Another possibility would be to have a DR system hosted in a public cloud that had the minimum resources running to keep costs down. When needed it will spin up the necessary resources and start playing out. coralPlay is able to run playlists even when the playout devices are not available. This means that the most compute-hungry resources do not have to be online until they are needed, saving not just the compute costs but also the egress fees which can be the most expensive element of playing out TV channels from public clouds. By playing out the playlist, synchronisation is maintained with the main playout system. If a disaster occurs, it is very easy to initiate deployment of the playout servers which replicate in software the functionality of traditional hardware products, providing video server, master control switcher, DVE, graphics, subtitling, scaling, SCTE triggering and many other functions. Spinning up these hosts up takes approximately 10 – 15 minutes.
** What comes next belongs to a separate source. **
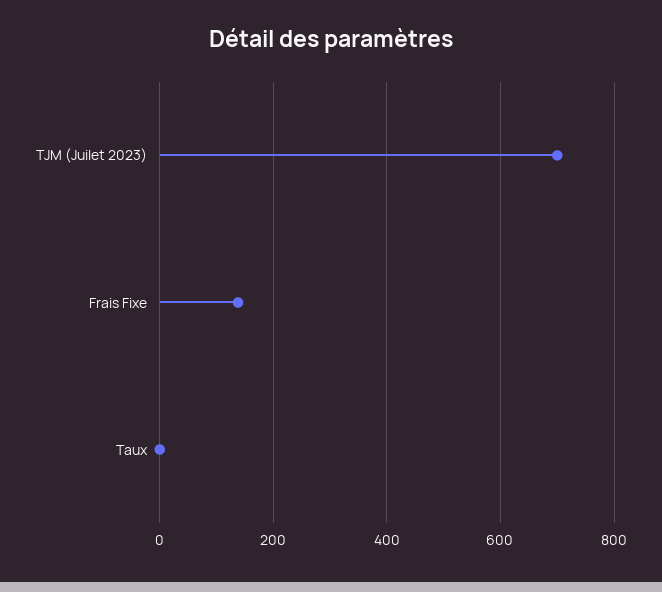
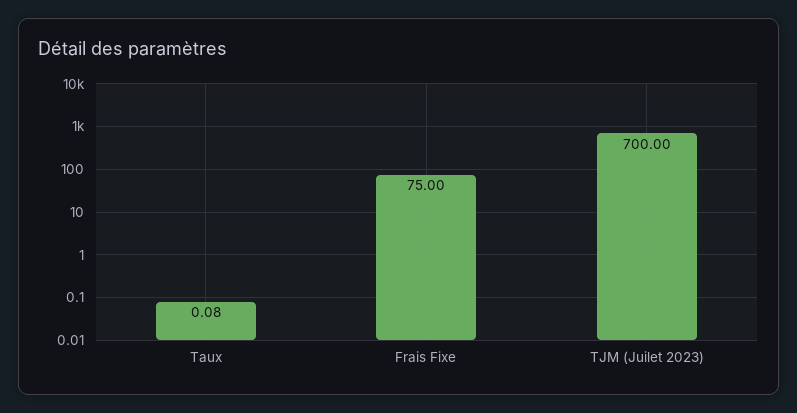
Frais Fixe: 140 -> 75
Once up, coralPlay’s media management starts to move media from deep storage to the playout hosts and this is done by earliest on-air time across all channels, so that what is needed first is processed first.
It is also possible to play directly from object storage rather than to cache to the playout hosts and in a disaster scenario this saves time. This does of course assume that the media that is required to run the channels is uploaded to object storage in the cloud in advance, as it would be for any normal playout. Some playout systems can automate this process to minimise the operational load on the playout operators.
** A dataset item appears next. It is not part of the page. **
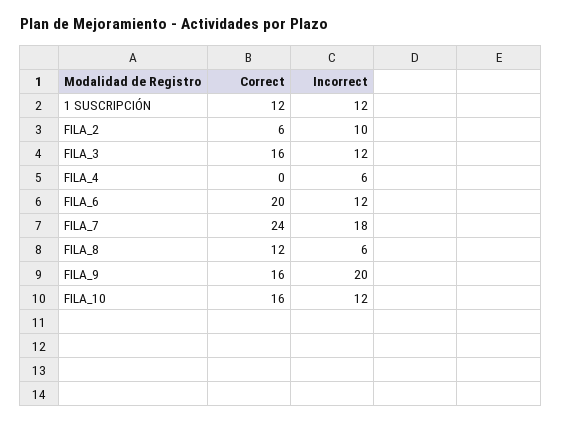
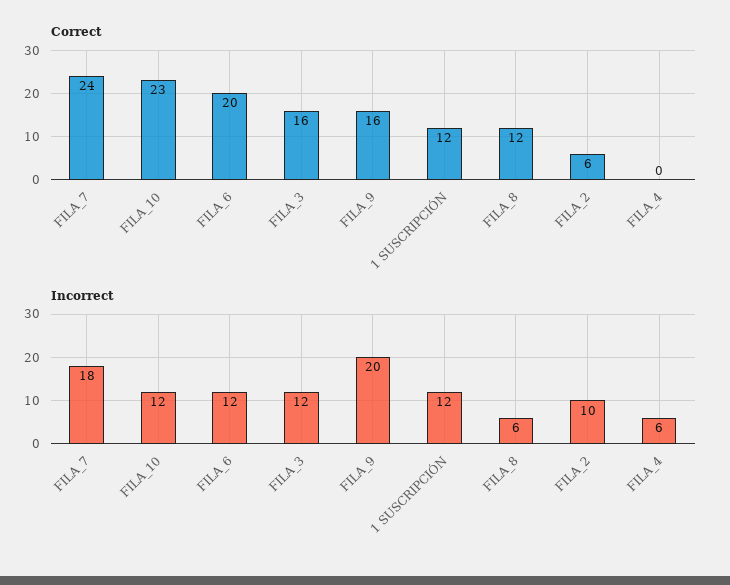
Correct, FILA_10: 16 -> 23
One other very important feature is the ability to automatically join in progress at any point in the programme in order to ensure synchronisation with the original schedule. When the video pipelines are spun up and the media is detected, coralPlay cues the current event at an offset from its start and schedules it to play in the future so that when is starts to play it will be exactly in sync with the playlist and at the same point it would have been had the resources been there all the time. The next event is also cued ready to go when the current event ends.
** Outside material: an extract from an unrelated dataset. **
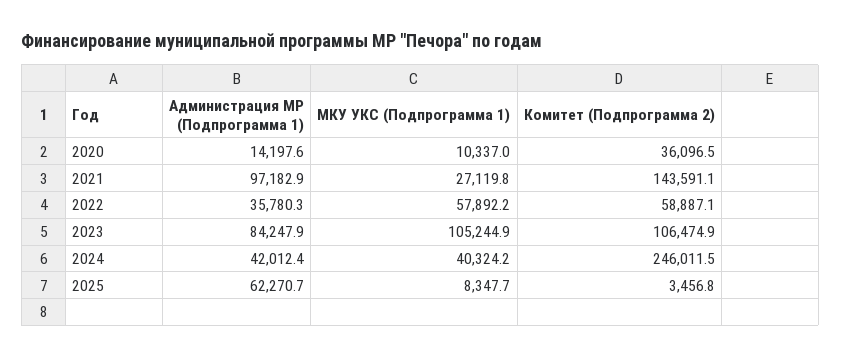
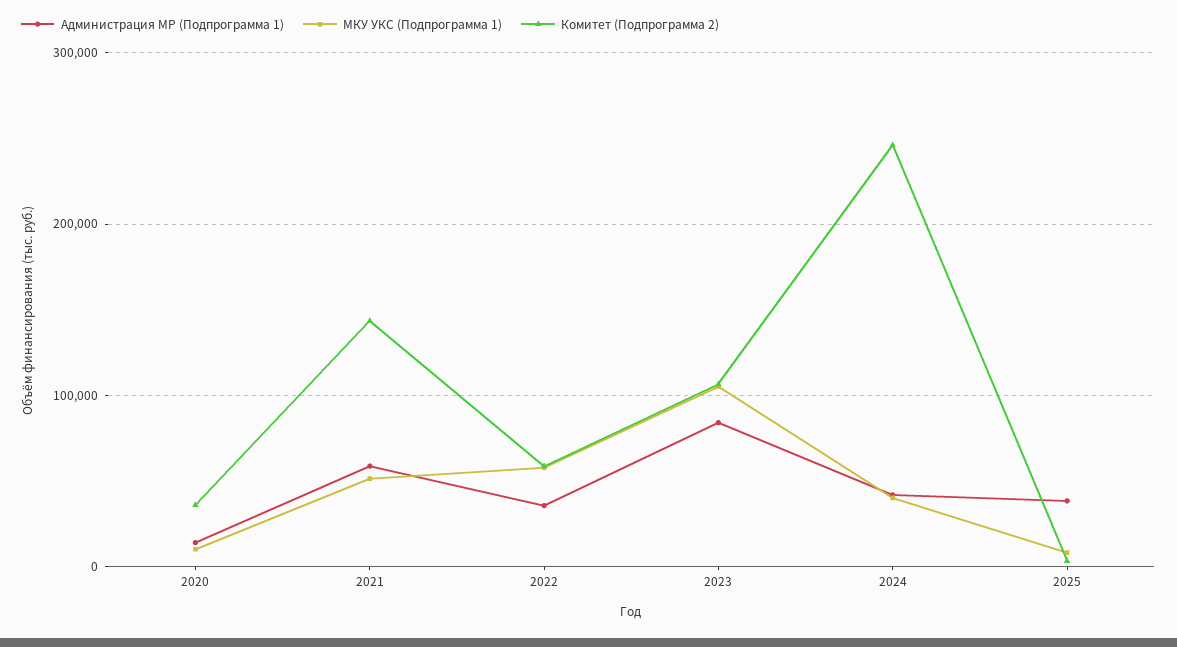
Администрация МР (Подпрограмма 1), 2021: 97182.9 -> 60000
МКУ УКС (Подпрограмма 1), 2021: 27119.8 -> 50000
Администрация МР (Подпрограмма 1), 2025: 62270.7 -> 40000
To ensure accurate synchronisation with the main playlist at the main playout centre it is possible to continually read in any changes. This could be done by reading in regular playlist updates and regularly replacing the playlists in the DR. With some systems it is also possible to read in dynamic updates so that the DR system follows the main system exactly. One issue with this approach though, is making sure that an update from a failed or failing system does not compromise the on-air schedules in the DR system.
Conclusion
Disaster recovery systems are a necessary expense for most broadcasters, but the cost of a backup system located in another building is not a feasible option for most channels. Using a cloud-native playout product it is possible to provide a much lower cost DR in a public cloud, whereby channel playout can automatically resume exactly in time with the original schedule in less than 30 minutes. The running costs of such a system can be very low until the system is used when there is a disaster.